** STORED DATA follows **
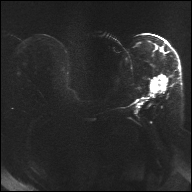
Breast MRI, one axial slice; slice 15 of 32 in the series (ordered by position); diffusion-weighted series; image 2 of 4 stored at this slice position (different b-values; order by instance number); 1.5 T; 4 mm slice thickness; 192 × 192 image matrix, field of view 360 × 360 mm. Female patient.
Structures marked on this image (manually delineated by an expert):
- tumour on diffusion-weighted imaging: bounding box <152,75,167,92> (left, top, right, bottom; pixels)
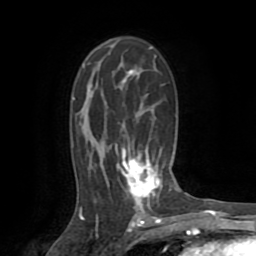
Breast MRI (dynamic contrast-enhanced), one axial slice. Position 49 of 72 along the scan axis. Cropped to one breast. Dynamic contrast-enhanced series, time point 2 of 8 at this slice position (early post-contrast). 1.5 T. TE 3.2 ms, TR 6.5 ms. 2.2 mm slice thickness. 256 × 256 image matrix. Female patient.
Structures marked on this image (semi-automatic segmentation, software-assisted and operator-edited):
- enhancing-tissue mask used for the functional tumour volume (all voxels passing the contrast-enhancement thresholds inside the analysis volume; usually the tumour): box from (x=80, y=70) to (x=160, y=213) px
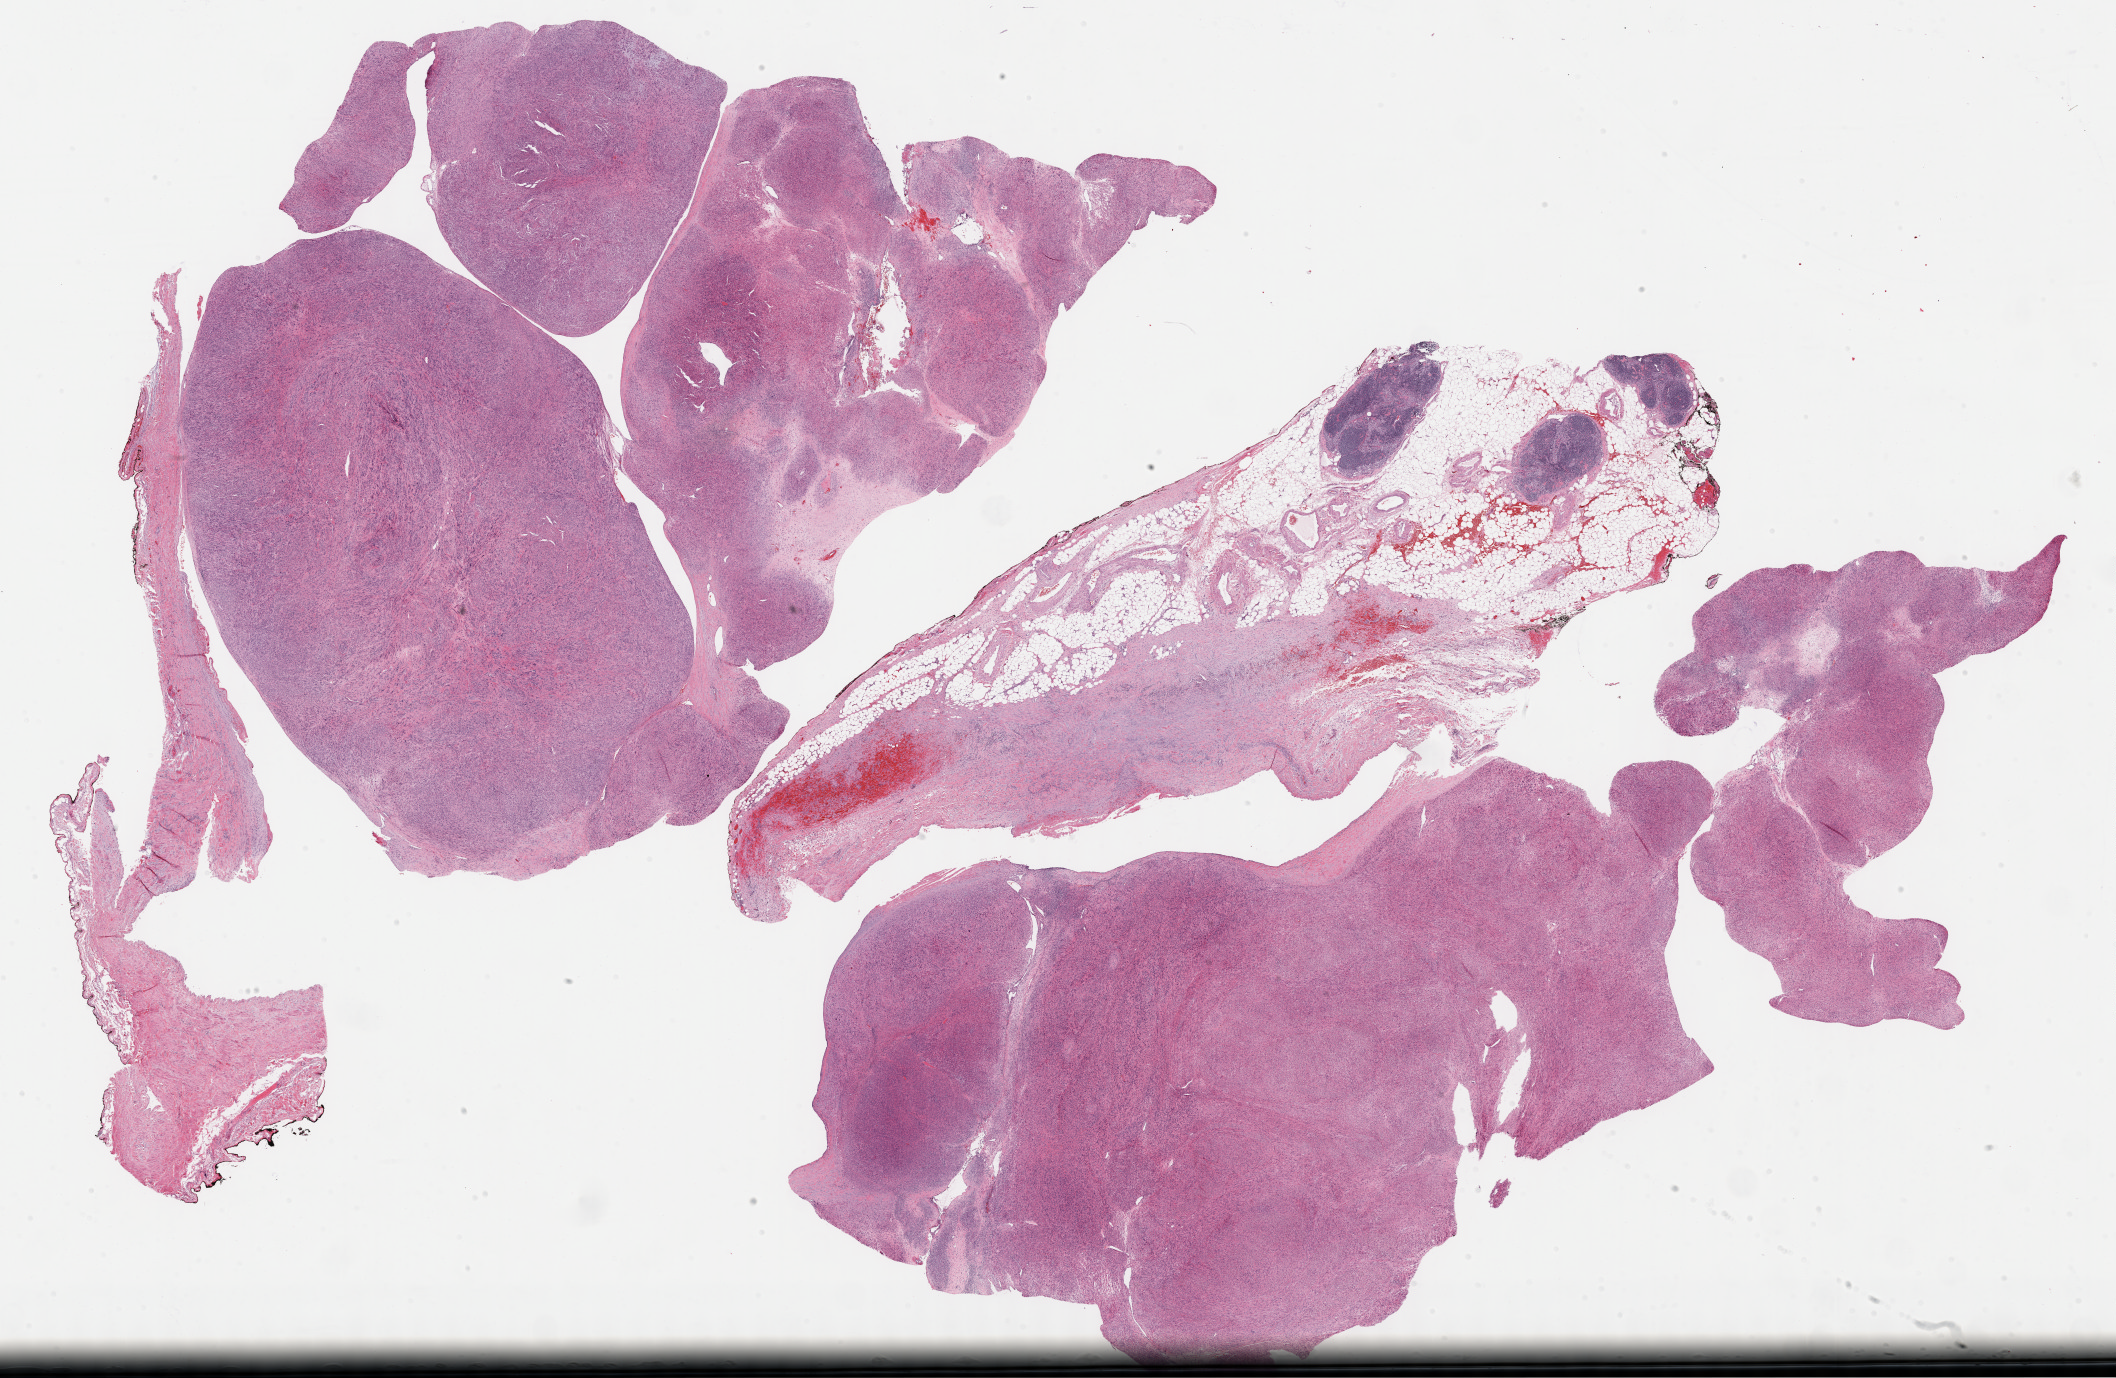
Digitized H&E-stained tissue section (whole slide) — whole scanned area (about 34.2 x 22.3 mm) shown as a low-resolution overview; formalin-fixed paraffin-embedded (FFPE) diagnostic section; retroperitoneum and peritoneum, primary tumour sample. Female, age 56 years at initial diagnosis.
• histologic diagnosis: Leiomyosarcoma, NOS (retroperitoneum)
** End of STORED DATA **
Report only the number of lines in the records that include the word "contrast".

■ RESPONSE AREA ■
2